Lieberman: what's a troll?

Henson: it comes from the fishing where you troll a bait along in the water
and a fish will jump and bite the thing, and the idea of it is that the
internet is a very humorous place and it's especially good to troll people who
don't have any sense of humor at all, and this is a troll because an ftp site
of 127.0.0.1 doesn't go anywhere. It loops right back around into your own
machine.

Lieberman [not getting it]: So the idea here was to make the church think that
this person had an ftp site and to take action against him and, in fact, he
didn't have it; is that your point?

Henson: Oh, it's really humorous, and I picked up on it and instantly added
something to extend the troll. Extending the trolls like this is an art form
of the highest order.

Lieberman (acidly): I see. So this is part of your art form where you say,
"don't you expect the 'ho to blow a gasket?"

Henson: yes.

Lieberman (starting to lose his temper): so you do remember this posting
apparently?

Henson (helpfully): I can't remember for certain that I did this one, and
certainly I could not swear to any of the material on here being letter
perfect on it (but he goes on to say that it is such a good one that he would
be happy to take credit for it).

Lieberman: You find this whole thing kind of amusing, don't you?

Henson: Oh, this is screamingly funny.

Lieberman (no more Mr. Nice Guy): You find it amusing to make Helena Kobrin
and the church go after you or other people for this sort of thing, whether
you have the materials or not; is that right?

Henson: It's a great game.

Lieberman: It is a great game. You really find it amusing, don't you?

Henson: It's an extremely amusing thing.

Lieberman: All right. You find it amusing when you receive these letters from
Ms. Kobrin, the cease and desist letters? It's part of the game; isn't it?

* Complete the following
1. In the transcript, list every note in brackets or parentheses that comes right after a speaker's name and tells how that person is speaking.
2. Edit the transcript: rewrite the part starting with "Lieberman (no more" and going on through "game; isn't it?", putting "sport" in place of "game" every time it appears.
3. Do these statements agree with the transcript? Answer yes or no for each, and quote the words that decide it.
(a) Henson says the word "troll" comes from fishing.
(b) Henson says he remembers for certain that he made the posting.
(c) Henson calls extending trolls an art form.

* Information shown
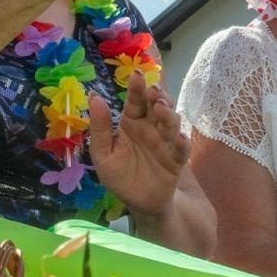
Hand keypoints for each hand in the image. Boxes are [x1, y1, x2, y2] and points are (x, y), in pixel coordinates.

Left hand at [90, 71, 188, 218]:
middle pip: (158, 106)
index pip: (135, 101)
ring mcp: (166, 142)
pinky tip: (178, 137)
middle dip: (157, 96)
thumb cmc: (121, 175)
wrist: (139, 202)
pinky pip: (181, 149)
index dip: (136, 88)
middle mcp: (152, 128)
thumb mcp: (102, 153)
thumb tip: (94, 96)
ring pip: (171, 123)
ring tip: (160, 108)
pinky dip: (182, 142)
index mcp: (133, 123)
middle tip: (153, 90)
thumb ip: (99, 127)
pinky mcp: (177, 159)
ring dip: (168, 114)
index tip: (136, 74)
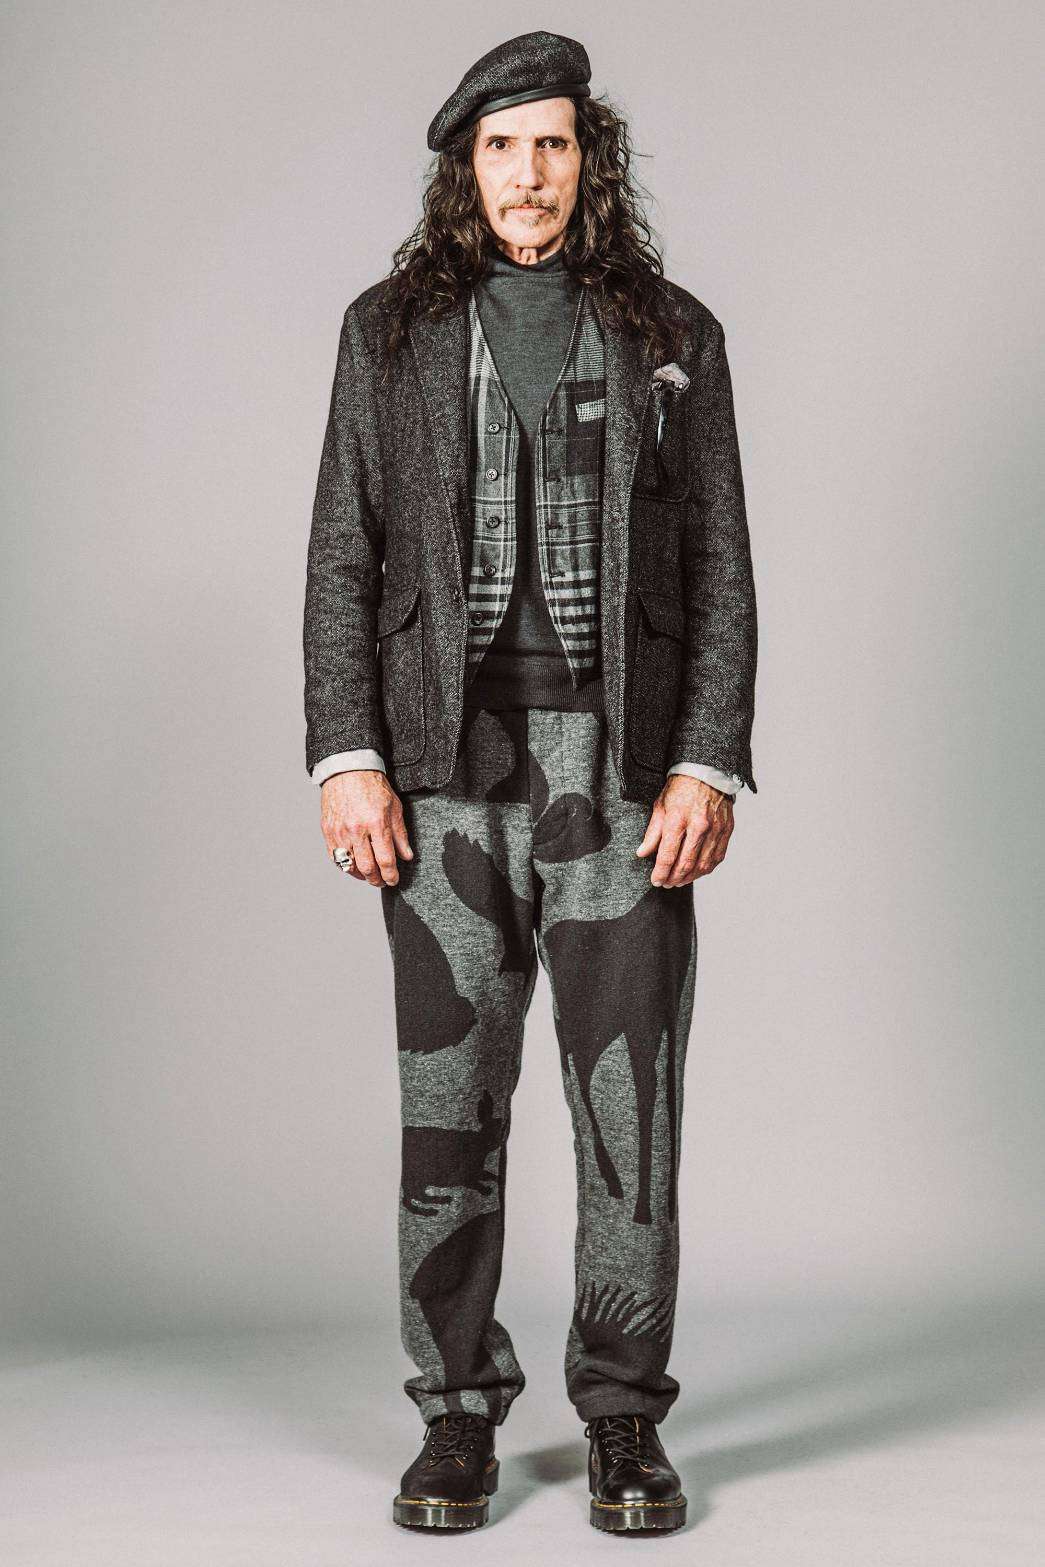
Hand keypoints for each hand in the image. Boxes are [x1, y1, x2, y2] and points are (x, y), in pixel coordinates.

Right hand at [320, 770, 413, 886]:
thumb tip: (407, 856)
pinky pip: (335, 857)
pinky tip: (353, 866)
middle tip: (382, 882)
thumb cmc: (373, 787)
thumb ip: (400, 834)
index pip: (386, 860)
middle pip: (367, 867)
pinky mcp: (328, 831)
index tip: (394, 880)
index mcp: (377, 823)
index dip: (391, 875)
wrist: (348, 770)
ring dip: (361, 876)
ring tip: (369, 876)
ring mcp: (340, 831)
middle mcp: (357, 830)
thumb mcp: (394, 807)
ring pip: (350, 866)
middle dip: (377, 880)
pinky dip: (345, 866)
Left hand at [636, 775, 733, 887]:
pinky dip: (705, 869)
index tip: (656, 880)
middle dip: (674, 878)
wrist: (707, 773)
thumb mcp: (660, 807)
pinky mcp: (726, 830)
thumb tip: (642, 853)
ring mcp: (715, 829)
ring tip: (679, 881)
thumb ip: (652, 833)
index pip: (667, 855)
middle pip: (685, 864)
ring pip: (702, 865)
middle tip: (666, 883)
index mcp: (678, 819)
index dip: (660, 872)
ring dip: (690, 877)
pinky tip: (696, 871)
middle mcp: (698, 826)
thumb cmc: (680, 789)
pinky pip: (717, 858)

* Outputs in order
1.
not getting it
acidly
starting to lose his temper
helpfully
no more Mr. Nice Guy

2.
Lieberman (no more Mr. Nice Guy): You find it amusing to make Helena Kobrin
and the church go after you or other people for this sort of thing, whether
you have the materials or not; is that right?

Henson: It's a great sport.

Lieberman: It is a great sport. You really find it amusing, don't you?

Henson: It's an extremely amusing thing.

Lieberman: All right. You find it amusing when you receive these letters from
Ms. Kobrin, the cease and desist letters? It's part of the sport; isn't it?

3.
(a) Yes: "it comes from the fishing where you troll a bait along in the water"
(b) No: "I can't remember for certain that I did this one"
(c) Yes: "Extending the trolls like this is an art form of the highest order."